🤖 AI Summary
This work investigates whether alignment fine-tuning fundamentally alters large language models’ (LLMs) intrinsic behavioral priors or merely induces superficial, easily reversible modifications. We find that aligned models exhibit pronounced *elasticity*: they rapidly revert to pretraining behavioral distributions under subsequent fine-tuning. Leveraging compression theory, we formally prove— for the first time—that alignment effects are substantially less robust than those of pretraining. Through information-theoretic compression analysis, multi-scale behavioral tracking, quantitative distributional shift measurement, and cross-model experiments, we empirically establish that this elasticity is pervasive, decays in a characteristic two-phase pattern, and intensifies markedly with increasing model size and pretraining data volume. Our core contribution is the theoretical and empirical revelation of alignment’s inherent fragility—demonstrating that alignment constitutes a shallow, non-persistent perturbation atop deep, stable pretraining priors—thereby providing foundational insights and evidence for developing robust alignment methodologies.
📝 Abstract
Large language models (LLMs) may exhibit unintended or undesirable behaviors.

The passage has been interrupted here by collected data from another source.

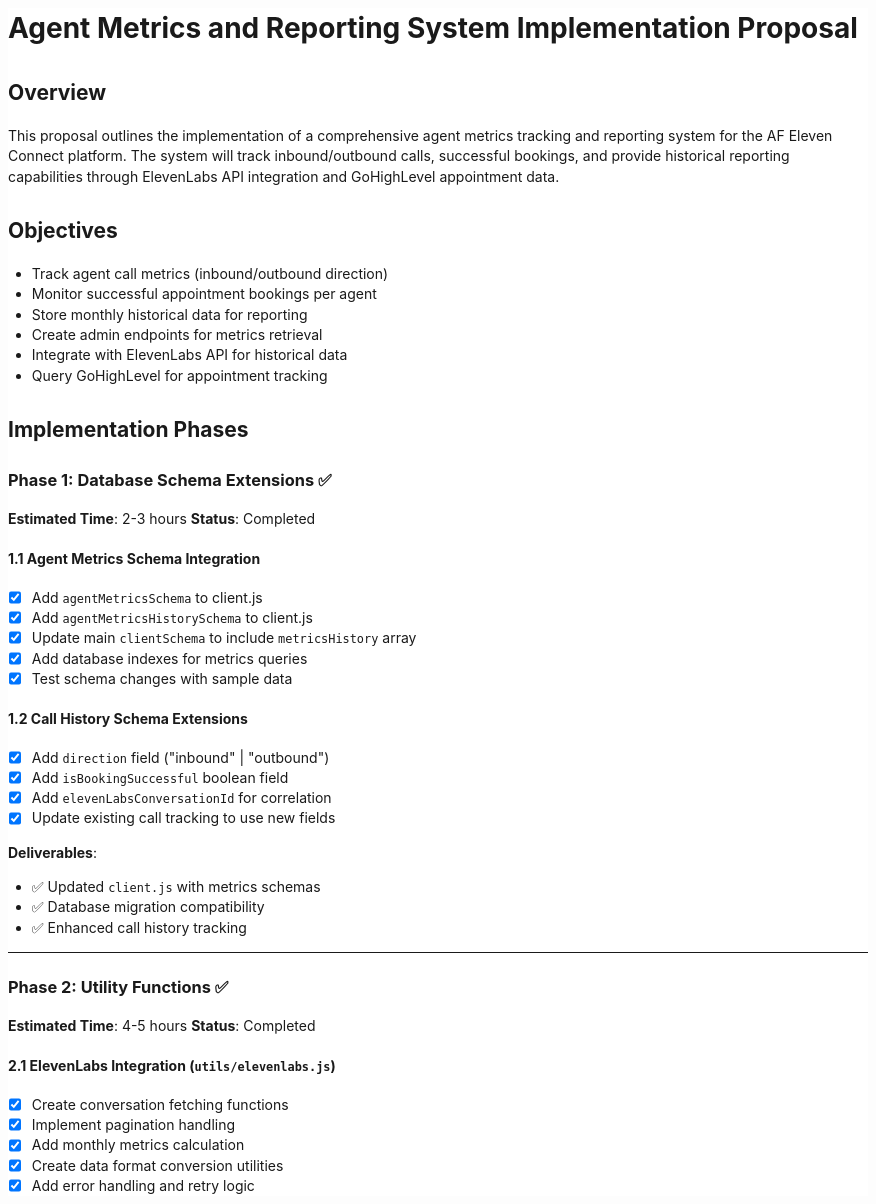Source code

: # Agent Metrics and Reporting System Implementation Proposal

## Overview
This proposal outlines the implementation of a comprehensive agent metrics tracking and reporting system for the AF Eleven Connect platform. The system will track inbound/outbound calls, successful bookings, and provide historical reporting capabilities through ElevenLabs API integration and GoHighLevel appointment data.

## Objectives
- Track agent call metrics (inbound/outbound direction)
- Monitor successful appointment bookings per agent
- Store monthly historical data for reporting
- Create admin endpoints for metrics retrieval
- Integrate with ElevenLabs API for historical data
- Query GoHighLevel for appointment tracking

## Implementation Phases

### Phase 1: Database Schema Extensions ✅
**Estimated Time**: 2-3 hours
**Status**: Completed

#### 1.1 Agent Metrics Schema Integration
- [x] Add `agentMetricsSchema` to client.js
- [x] Add `agentMetricsHistorySchema` to client.js  
- [x] Update main `clientSchema` to include `metricsHistory` array
- [x] Add database indexes for metrics queries
- [x] Test schema changes with sample data

#### 1.2 Call History Schema Extensions
- [x] Add `direction` field ("inbound" | "outbound")
- [x] Add `isBookingSuccessful` boolean field
- [x] Add `elevenLabsConversationId` for correlation
- [x] Update existing call tracking to use new fields

**Deliverables**:
- ✅ Updated `client.js` with metrics schemas
- ✅ Database migration compatibility
- ✅ Enhanced call history tracking

---

### Phase 2: Utility Functions ✅
**Estimated Time**: 4-5 hours
**Status**: Completed

#### 2.1 ElevenLabs Integration (`utils/elevenlabs.js`)
- [x] Create conversation fetching functions
- [x] Implement pagination handling
- [x] Add monthly metrics calculation
- [x] Create data format conversion utilities
- [x] Add error handling and retry logic
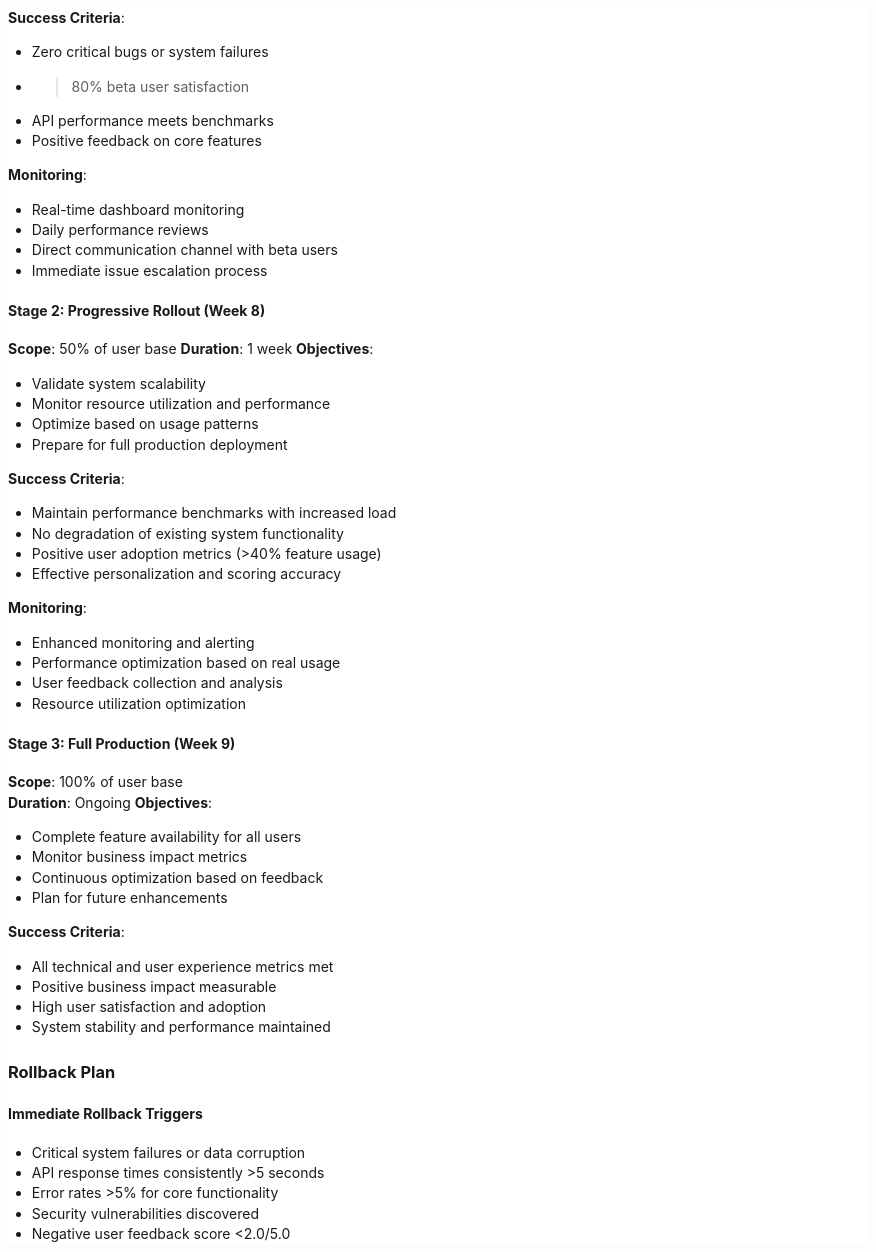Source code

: **Success Criteria**:
- Zero critical bugs or system failures
- >80% beta user satisfaction
- API performance meets benchmarks
- Positive feedback on core features

**Monitoring**:
- Real-time dashboard monitoring
- Daily performance reviews
- Direct communication channel with beta users
- Immediate issue escalation process

#### Stage 2: Progressive Rollout (Week 8)  
**Scope**: 50% of user base
**Duration**: 1 week
**Objectives**:
- Validate system scalability
- Monitor resource utilization and performance
- Optimize based on usage patterns
- Prepare for full production deployment

**Success Criteria**:
- Maintain performance benchmarks with increased load
- No degradation of existing system functionality
- Positive user adoption metrics (>40% feature usage)
- Effective personalization and scoring accuracy

**Monitoring**:
- Enhanced monitoring and alerting
- Performance optimization based on real usage
- User feedback collection and analysis
- Resource utilization optimization

#### Stage 3: Full Production (Week 9)
**Scope**: 100% of user base  
**Duration**: Ongoing
**Objectives**:
- Complete feature availability for all users
- Monitor business impact metrics
- Continuous optimization based on feedback
- Plan for future enhancements

**Success Criteria**:
- All technical and user experience metrics met
- Positive business impact measurable
- High user satisfaction and adoption
- System stability and performance maintained

### Rollback Plan

#### Immediate Rollback Triggers
- Critical system failures or data corruption
- API response times consistently >5 seconds
- Error rates >5% for core functionality
- Security vulnerabilities discovered
- Negative user feedback score <2.0/5.0
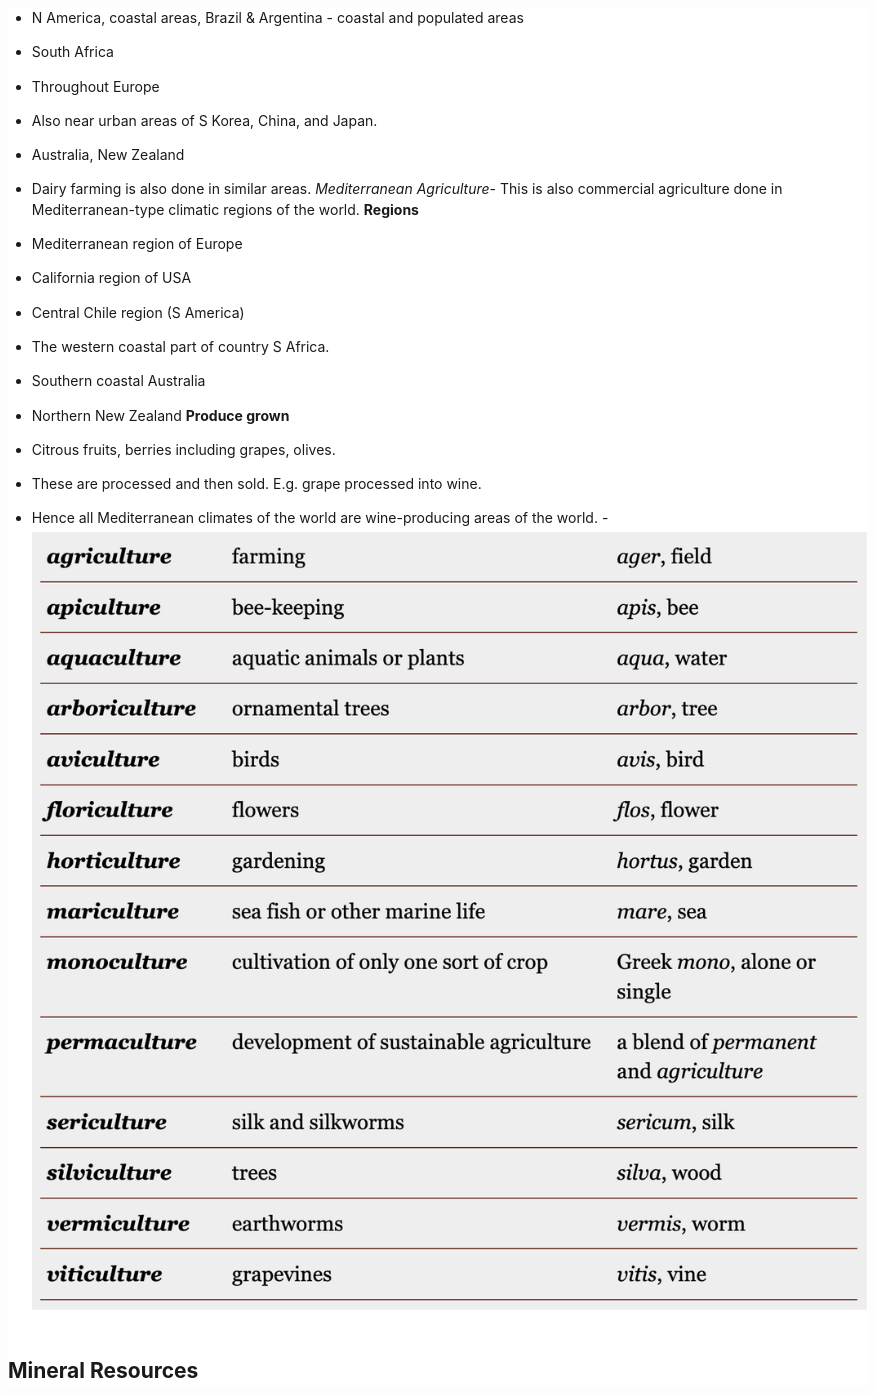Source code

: - N America, coastal areas, Brazil & Argentina - coastal and populated areas
- South Africa
- Throughout Europe
- Also near urban areas of S Korea, China, and Japan.
- Australia, New Zealand
- Dairy farming is also done in similar areas. _Mediterranean Agriculture_- This is also commercial agriculture done in Mediterranean-type climatic regions of the world. 
**Regions**

- Mediterranean region of Europe
- California region of USA
- Central Chile region (S America)
- The western coastal part of country S Africa.
- Southern coastal Australia
- Northern New Zealand 
**Produce grown**

- Citrous fruits, berries including grapes, olives.
- These are processed and then sold. E.g. grape processed into wine.
- Hence all Mediterranean climates of the world are wine-producing areas of the world. - ![agriculture apiculture aquaculture arboriculture a...](Obsidian-files/Media/Exported%20image%2020250604234047-0.png) 
## Mineral Resources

Recent works have concentrated on aligning LLMs to mitigate harmful outputs. Despite these efforts, some anomalies indicate that even a well-conducted alignment process can be easily circumvented, whether intentionally or accidentally. Does alignment fine-tuning yield have robust effects on models, or are its impacts merely superficial? In this work, we make the first exploration of this phenomenon from both theoretical and empirical perspectives. Empirically, we demonstrate the elasticity of post-alignment models, i.e., the tendency to revert to the behavior distribution formed during the pre-training phase upon further fine-tuning. Leveraging compression theory, we formally deduce that fine-tuning disproportionately undermines alignment relative to pre-training, potentially by orders of magnitude. We validate the presence of elasticity through experiments on models of varying types and scales. Specifically, we find that model performance declines rapidly before reverting to the pre-training distribution, after which the rate of decline drops significantly. Furthermore, we further reveal that elasticity positively correlates with the increased model size and the expansion of pre-training data. Our findings underscore the need to address the inherent elasticity of LLMs to mitigate their resistance to alignment.